But now TV network-based media companies' disclosures of big upfront “commitments” are more cloudy than ever.
The latest comes from Warner Bros. Discovery, which said some $6 billion in upfront deals in commitments were made at low- to-mid double-digit percentage cost-per-thousand viewer price gains versus a year ago.
This season, NBC was among the first to talk up $7 billion in upfront business at high single/low double digits. Then came other big companies -- Disney-ABC ($9 billion in total volume), Paramount Global (high single-digit CPM gains) and Fox Corp.(9% to 12% CPM hikes).
But this does not mean that all this business and revenues will stick.
Focus on the word “commitments.” As media buyers know, this can mean flexibility -- which is why some say that to an extent, the upfront market is a futures market.
Traditionally, upfront deals can mean that fourth-quarter upfront inventory commitments by advertisers are “firm” and the first quarter being 25% cancelable; and 50% cancelable for the second quarter and third quarters.
But those deal points have changed in today's just-in-time media-buying world.
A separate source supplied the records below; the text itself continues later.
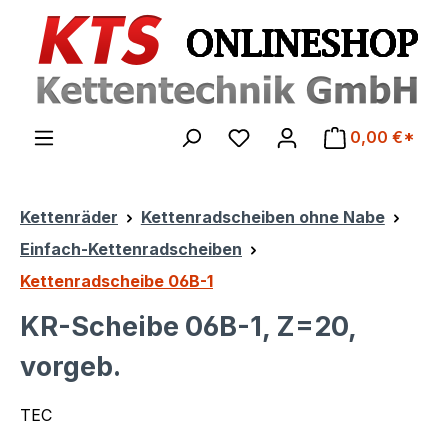
Zum Hauptinhalt springen
0,00 €*
Kettenräder
Kettenradscheiben ohne Nabe
Einfach-Kettenradscheiben
Kettenradscheibe 06B-1
KR-Scheibe 06B-1, Z=20,
vorgeb.
TEC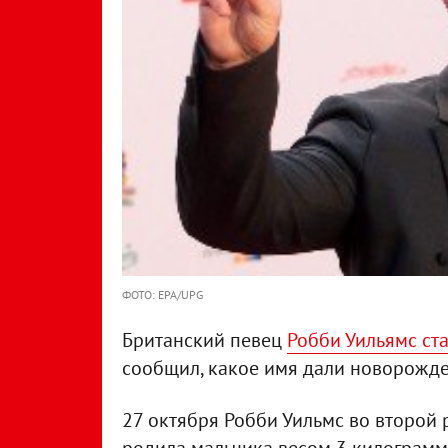
ФОТО: EPA/UPG
Британский певец
Робби Уильямс ста
сообщил, какое имя дали новорожд
27 октября Робби Уильмс во второй р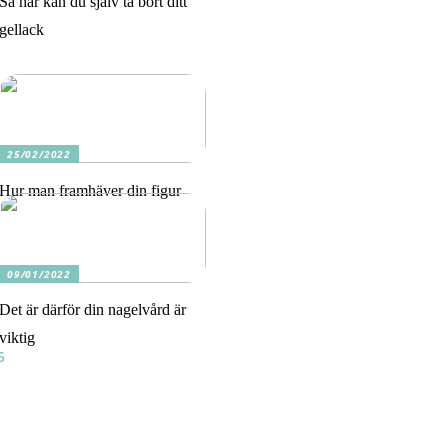
Så här kan du själv ta bort ditt
gellack
25/02/2022
Hur man framhäver din figur
09/01/2022
Det är därför din nagelvård är
viktig
5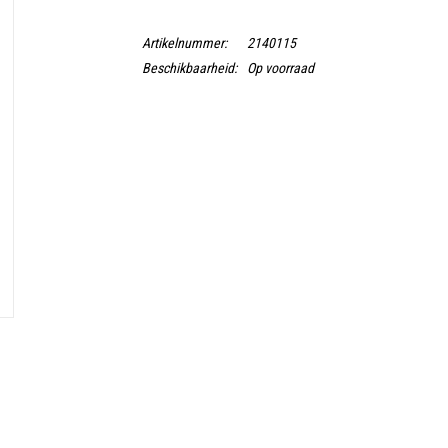
Artikelnummer:
2140115
Beschikbaarheid:
Op voorraad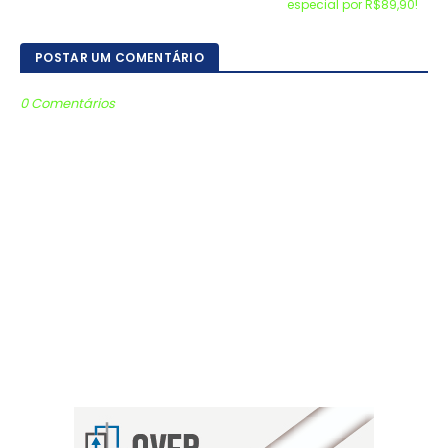
especial por R$89,90!
POSTAR UM COMENTÁRIO
0 Comentários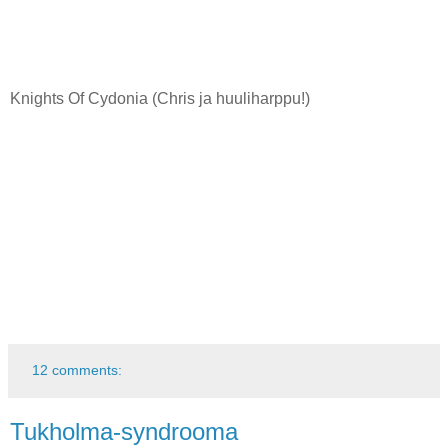
Knights Of Cydonia (Chris ja huuliharppu!)
12 comments:
Tukholma-syndrooma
Marketers and agencies want ever more of that flexibility to adjust their ad spend -- and choice, something which digital media-first companies provide.
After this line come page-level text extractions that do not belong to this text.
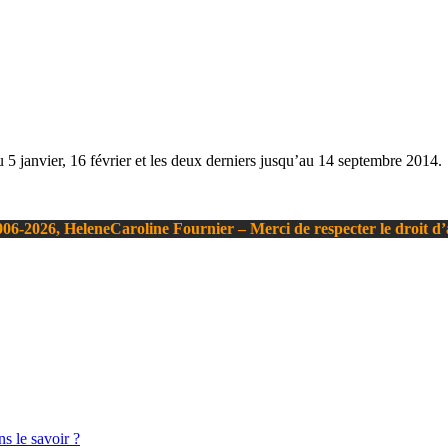
5 janvier, 16 février et les deux derniers jusqu’au 14 septembre 2014.
06-2026, HeleneCaroline Fournier – Merci de respecter le droit d
s le savoir ?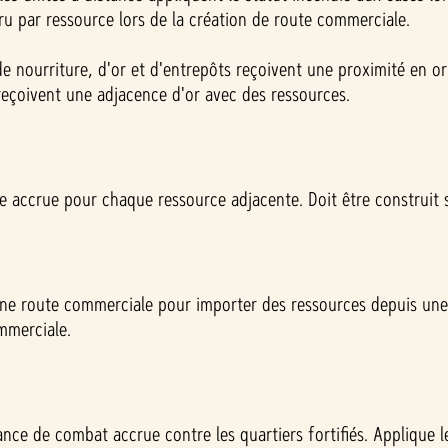
ru par ressource lors de la création de route commerciale.
de nourriture, d'or et d'entrepôts reçoivent une proximité en or
eçoivent une adjacence d'or avec des ressources.
accrue pour chaque ressource adjacente. Doit être construit su
une route commerciale pour importer des ressources depuis une 
mmerciale.
sance de combat accrue contre les quartiers fortifiés. Applique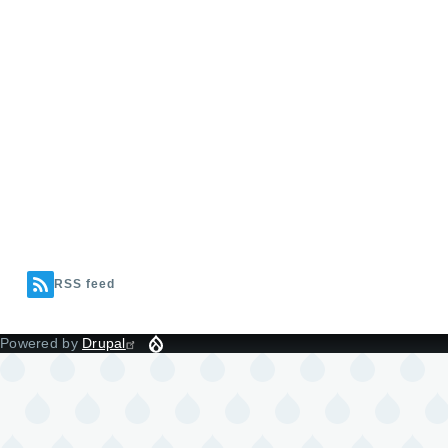
RSS feed
Powered by
Drupal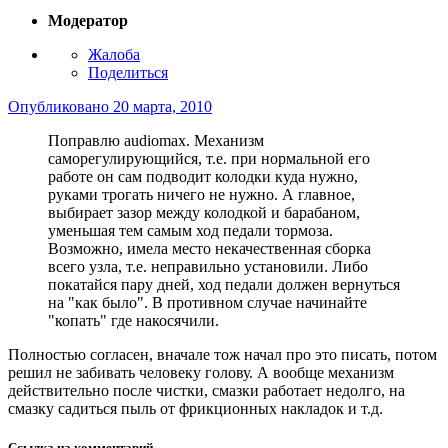
Модератор
Жалоба
Поделиться
Опубликовано
20 марта, 2010
Поправлю audiomax. Механизм
саморегулирующийся, т.е. при нормальной его
работе он сам подводит колодки куда нужно,
руками трогать ничего не нужно. А главное,
выбирает зазор между колодкой и барабаном,
уменьшая тем самым ход педали тормоза.
Возможно, имела место некачественная сборка
всего узла, т.е. неправильно установили. Либо
покатайся пару дней, ход педали должен вернуться
на "как было". В противном случае начинайте
"копать" где накосячили.
Полностью согласен, вначале тож начал про это писать, потом
решил не забивать человеку голову. А вообще механизм
действительно после чистки, смазки работает недолго, на
смазку садиться пыль от фрикционных накладок и т.д.
Ссылка на комментарий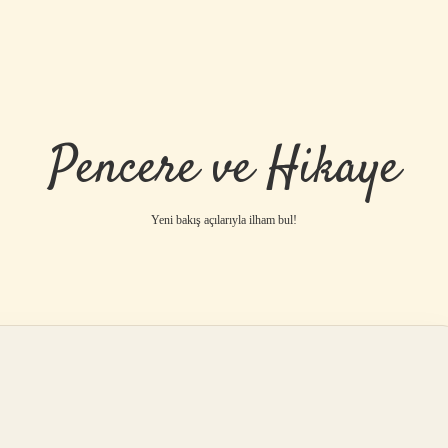
Pencere ve Hikaye
Yeni bakış açılarıyla ilham bul!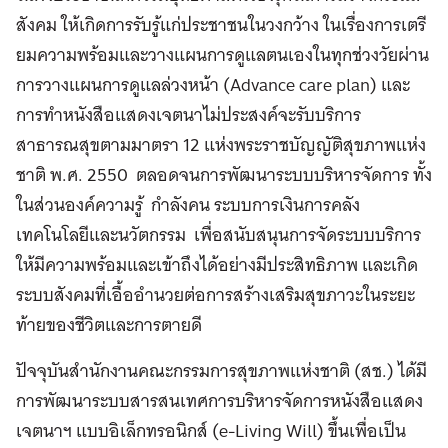
สังคม ให้เกิดการรับรู้แก่ประชาชนในวงกว้าง ในเรื่องการเตรี
ยมความพร้อมและวางแผนการดูแลตนเองในทุกช่วงวัยผ่าน
การวางแผนการดูแลล่วงหน้า (Advance care plan) และ
การทำหนังสือแสดงเจตนาไม่ประสงค์จะรับบริการ
สาธารณสุขตามมาตรา 12 แห่งพระราชบัญญัติสุขภาพแห่ง
ชาติ พ.ศ. 2550 ตลอดจนการพัฒนาระบบบริหารจัดการ ทั้ง
ในส่วนองค์ความรู้ กำลังคน ระบบการเงินการคลัง
เทคโนโลยีและนวัตกรรม เพื่อสนับสนุนการจัดระบบบริการ
ให้มีความพร้อมและเข้าถึงได้อย่างมีประสิทธิภาพ และเกิด
ระบบสังคมที่เอื้ออำนวยต่อการสร้างเสริมสุขภาวะในระยะ
ท้ายของชีวิตและการตายดี
ปัจจุบันสำนักงานคณะกรรมการสุขภาพแห่งชาติ (สช.) ได้มี
การพัฒนาระบบสารสนเทศการบริหารจัดการหนังสือแสดง
เจตนาฯ แบบอิเล็กทรอนิกส์ (e-Living Will) ขึ้นเพื่อเป็น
At the same time, TV networks now have their own big digital media inventory supplies -- in order to compete with the Rokus, YouTubes, and Amazons of the world.
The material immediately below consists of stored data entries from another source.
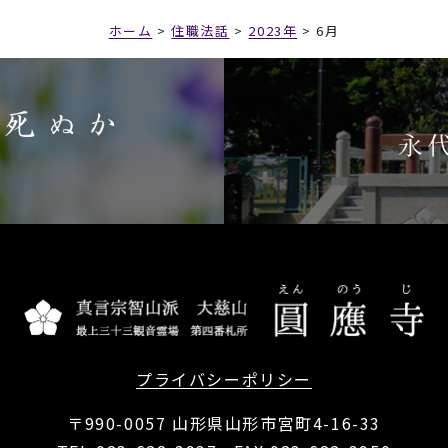
6日
更新
月1日
更新
大震災被害者四十九日忌慰霊法要
月1日
更新
ホーム
>
住職法話
>
2023年
>
6月
入滅
月1日
更新
 １
2月1日
更新
第二の人生”への切り替え
人 日本ホスピス・緩和ケア研究振興財団の調査につい
スフザイさんの演説とジャック・アタリ氏の考え 人口
新
月1日
更新
月1日
更新
大震災殉難者慰霊法要並びに復興祈願法要 主催・真言宗
1月1日
更新
継ぐインドの風習
月1日
更新
 ２
月1日
更新
第二の人生”への切り替え ご詠歌講の立ち上げ
人 日本ホスピス・緩和ケア研究振興財団の調査につい
生み出すペット事情と再度人口動態予測 世界で一番貧
新
0月1日
更新
月1日
更新
動！ ～東日本大震災一周忌慰霊並びに復興祈願法要厳修
月1日
更新
シルクロード 前半
月1日
更新
転差し止め訴訟の判決
0月1日
更新
第二の人生”への切り替え 早朝ウｫーキング
るに当たってご家族に説明する内容
あってその生活を支える老後の経済的備え １
更新
月1日
更新
2月1日
更新
王国～仏教に生きるブータンの人々～
月1日
更新
シルクロード 後半
月1日
更新
大切さについて
月1日
更新
第二の人生”への切り替え スロージョキング
ホスピス長三枝好幸先生の講演 前半
その生活を支える老後の経済的備え ２
月1日
更新
月1日
更新
プライバシーポリシー
震災三回忌慰霊並びに復興祈願法要開催
月1日
更新
教伝来と仏教歴史 前半
1月1日
更新
健康寿命
月1日
更新
いて
ホスピス長三枝好幸先生の講演 後半
〒990-0057 山形県山形市宮町4-16-33
あってその生活を支える老後の経済的備え ３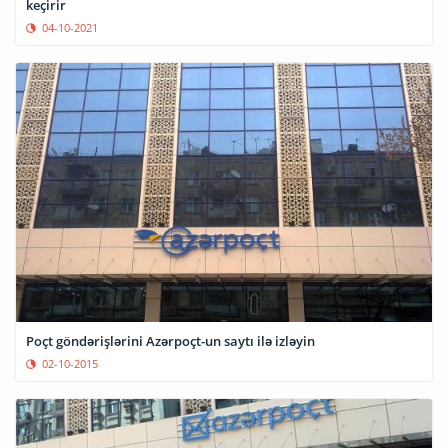
keçirir
04-10-2021
Poçt göndərişlərini Azərpoçt-un saytı ilə izləyin
02-10-2015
While there seems to be a lot of choice for TV networks' streaming platforms, there can be limited inventory due to many limited advertising and subscription streaming models -- at least currently.
Think of the big picture. Traditional linear TV is around $65 billion to $70 billion in total advertising spend per year About $35 billion to $40 billion of that is national TV (upfront and scatter deals). Separate from all this, the connected TV industry -- of which streamers play a big part -- comes in at around $15 billion to $19 billion.
While linear TV viewing and ad spend continue to slip, we can easily see rising data overall for CTV. But not only that. There are Netflix and Disney+ ad options yet to come this year -- as well as growing broad-reach streaming video platforms like Tubi, Pluto TV, The Roku Channel, and others. (For its part, Roku claimed it had $1 billion in TV/streaming upfront commitments)
So the question going forward is whether TV marketers will be able to increase their strategies to adjust their media buys amid seemingly more supply coming to the business. Or will high-demand CTV inventory make for more stringent deal points?